Li and Thomas’s videos are usually under 10 minutes long, neatly edited with a rapid-fire intro and cooking demo out on their balcony – if they take you inside, they will tell you why, and it is all part of what makes them so helpful. The viewer’s own culinary restrictions are always a priority: they will often give you options for the method (if you have a wok, a gas stove, or neither). They shoot up close with clear audio, to make sure you understand what tiger eggs sound like when they are being deep-fried, or exactly how slowly to turn your scrambled eggs to make them in true Cantonese style. For added homestyle goodness, the couple’s dog, Hayek, sits on a chair beside Li as she cooks on camera. “He’s an intense air-licker when he gets excited,” says Thomas.

Grandbaby Cakes

Chef and baker Jocelyn Delk Adams is a longtime blogger, cookbook author and regular on US TV with appearances on the Food Network and Good Morning America. She is known for very pretty, pastel hued bakes and her videos look and feel exactly like those treats. On screen, she favours gorgeous knits and ice-cream colours; she demos sour-cream poundcakes, buttery cornbread and perfect pie crusts with the easy, welcoming demeanour of an eminently capable host. From creamy grits with shrimp scampi to the deepest reddest crunchiest spiciest fried chicken – well, it’s just beautiful.
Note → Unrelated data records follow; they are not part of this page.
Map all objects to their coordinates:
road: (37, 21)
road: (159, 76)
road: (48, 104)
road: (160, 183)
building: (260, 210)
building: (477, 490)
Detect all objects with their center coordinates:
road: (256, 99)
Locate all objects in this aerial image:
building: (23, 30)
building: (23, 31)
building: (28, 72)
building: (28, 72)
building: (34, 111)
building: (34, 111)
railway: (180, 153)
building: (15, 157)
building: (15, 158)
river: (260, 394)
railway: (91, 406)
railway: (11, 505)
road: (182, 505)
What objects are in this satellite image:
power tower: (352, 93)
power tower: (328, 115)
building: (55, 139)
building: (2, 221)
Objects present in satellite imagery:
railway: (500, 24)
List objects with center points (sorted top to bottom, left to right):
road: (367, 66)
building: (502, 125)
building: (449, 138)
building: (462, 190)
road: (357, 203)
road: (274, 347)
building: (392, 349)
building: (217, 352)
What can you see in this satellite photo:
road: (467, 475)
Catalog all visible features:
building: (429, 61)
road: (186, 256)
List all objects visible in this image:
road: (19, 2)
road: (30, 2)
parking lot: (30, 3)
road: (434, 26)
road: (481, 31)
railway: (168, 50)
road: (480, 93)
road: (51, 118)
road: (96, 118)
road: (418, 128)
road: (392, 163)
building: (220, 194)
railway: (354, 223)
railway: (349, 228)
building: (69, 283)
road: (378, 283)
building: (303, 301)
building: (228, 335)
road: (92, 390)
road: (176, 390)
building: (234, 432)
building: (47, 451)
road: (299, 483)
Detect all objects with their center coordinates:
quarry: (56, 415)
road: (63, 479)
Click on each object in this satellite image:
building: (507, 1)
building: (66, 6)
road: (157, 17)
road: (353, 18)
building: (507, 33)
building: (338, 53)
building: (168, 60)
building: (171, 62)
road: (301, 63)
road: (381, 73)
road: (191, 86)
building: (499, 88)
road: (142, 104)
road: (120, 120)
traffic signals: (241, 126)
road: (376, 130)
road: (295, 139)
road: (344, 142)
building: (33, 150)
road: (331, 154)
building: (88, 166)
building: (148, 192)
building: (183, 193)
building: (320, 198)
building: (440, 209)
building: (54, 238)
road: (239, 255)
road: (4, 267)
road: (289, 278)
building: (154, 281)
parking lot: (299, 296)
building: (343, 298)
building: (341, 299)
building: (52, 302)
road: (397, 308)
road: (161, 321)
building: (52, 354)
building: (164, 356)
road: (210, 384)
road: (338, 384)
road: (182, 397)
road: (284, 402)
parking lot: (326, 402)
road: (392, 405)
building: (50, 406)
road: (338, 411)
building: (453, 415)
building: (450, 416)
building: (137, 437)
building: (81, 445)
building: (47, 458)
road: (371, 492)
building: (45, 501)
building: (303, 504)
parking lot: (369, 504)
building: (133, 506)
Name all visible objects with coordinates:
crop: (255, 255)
“When I’m in front of the camera, there’s such a glow and a spark, an enjoyment,” she says. In one of her very first videos back in 2013, she goes back home to Winona, Mississippi to bake biscuits with her grandmother. You watch Delk Adams at the stovetop with Big Mama Maggie, as she was known to everyone, making biscuits as she did every day for decades. It’s an incredibly real, intimate moment – the kind that chefs like to write about in cookbooks, but that no one ever really gets to witness first-hand.

“I think about my grandmother all of the time,” she tells me. “She is 100% why I created my entire brand, just wanting to honour her.”

Sorted Food

The four guys from Hertfordshire who started Sorted Food – Ben Ebbrell, Mike Huttlestone, Jamie Spafford and Barry Taylor – have been making each other laugh over lunch since they were in year 7 together. Back in 2010, on a drunken weekend away in Cornwall, they had the idea to shoot some food videos for some friends who were unable to make the trip. A short while later, they posted a follow-up on YouTube – a lasagne how-to which, much to their surprise, garnered, as Spafford puts it, “comments from people we didn’t know”. Some told them off for not adding milk to the ragu, others for not making the dish like their grandma would have.

Every video created since has been a similarly communal effort: burger battles, chocolate challenges, blindfolded taste tests, the four of them often joined by guest chefs, and sometimes, celebs (Emma Thompson turned up in December with her daughter and a Christmas jumper).

“It’s mates hanging out, being able to cook and eat great food with each other,” says Spafford. Only Ebbrell is a trained chef, so that means any given episode typically involves him rescuing the messes the three “normals” have made.

They have toured the US for NBC’s Today show, published 14 cookbooks, launched an app, convened a community 2.52 million strong, and still they read every single comment. “It doesn’t make much sense commercially,” they agree, but being there for their fans, like they are for each other, is, really, what they are best at.